Like two-way time travel, Wong watches as his former students mature on the path to graduation and adulthood, while nostalgic students reminisce about the carefree, fleeting and often awkward memories of their middle school years.
Wong continues to learn in tandem with the rest of his students, he states that his first week at MVHS has been a positive experience thus far.
Wong continues to learn in tandem with the rest of his students…
“Other teachers have been helpful, guiding me and giving me their resources from last year,” Wong said. “I’ve been working a lot with the other teachers in the [math] department.”
Though he believes that the new textbooks in his curriculum seem a little outdated, he tries to supplement the material with other tools that may provide a fresh perspective.
“Q as in queen, D as in dog, F as in Frank, Z as in zebra, G as in giraffe,” Wong said while explaining the class’s registration code for Khan Academy. The code had already been written on the whiteboard, but the moment garners another smile from the students.
So far, Wong’s years at middle school haven’t just resulted in disorientation: he is now able to refresh the critical thinking skills long forgotten among high schoolers.
“At middle school, I’ve been pushing for students to communicate their thoughts,” Wong said. “Some of that got lost … I’m going to be emphasize to students to show their thoughts more.”
Articulating the process is Wong’s new focus, especially because it is a skill that, in his opinion, many MVHS students have yet to master. The answer will no longer be everything: Wong emphasizes that the steps behind the answer matter too.
Just as his steps, however small, are the foundation of a new future.

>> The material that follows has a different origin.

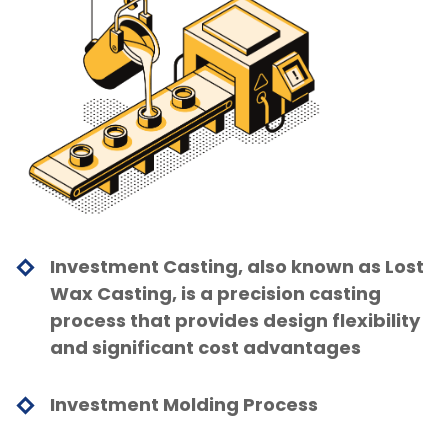
Investment Casting, also known as Lost
Wax Casting, is a precision casting
process that provides design flexibility
and significant cost advantages
Investment Molding Process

Just as his steps, however small, are the foundation of a new future.
When at last brunch finally begins, a former student approached D203. He walked tentatively to Wong’s swung-open door, backpack bouncing against his shoulders.
“I heard you were teaching here,” he said, pausing as if wanting to say more. Two students with blue backpacks bound down the nearby staircase, also former students at KMS.
“[Students] give me a look of shock when they see I’m here,” Wong said later, smiling. In the meantime, Wong experiences his own brand of culture shock, navigating fuller halls and brimming classrooms while opening his doors for students.
“As I walk around each day around campus, I see more and more of my former students,” Wong said. “[MVHS] becomes more friendly and familiar to me.”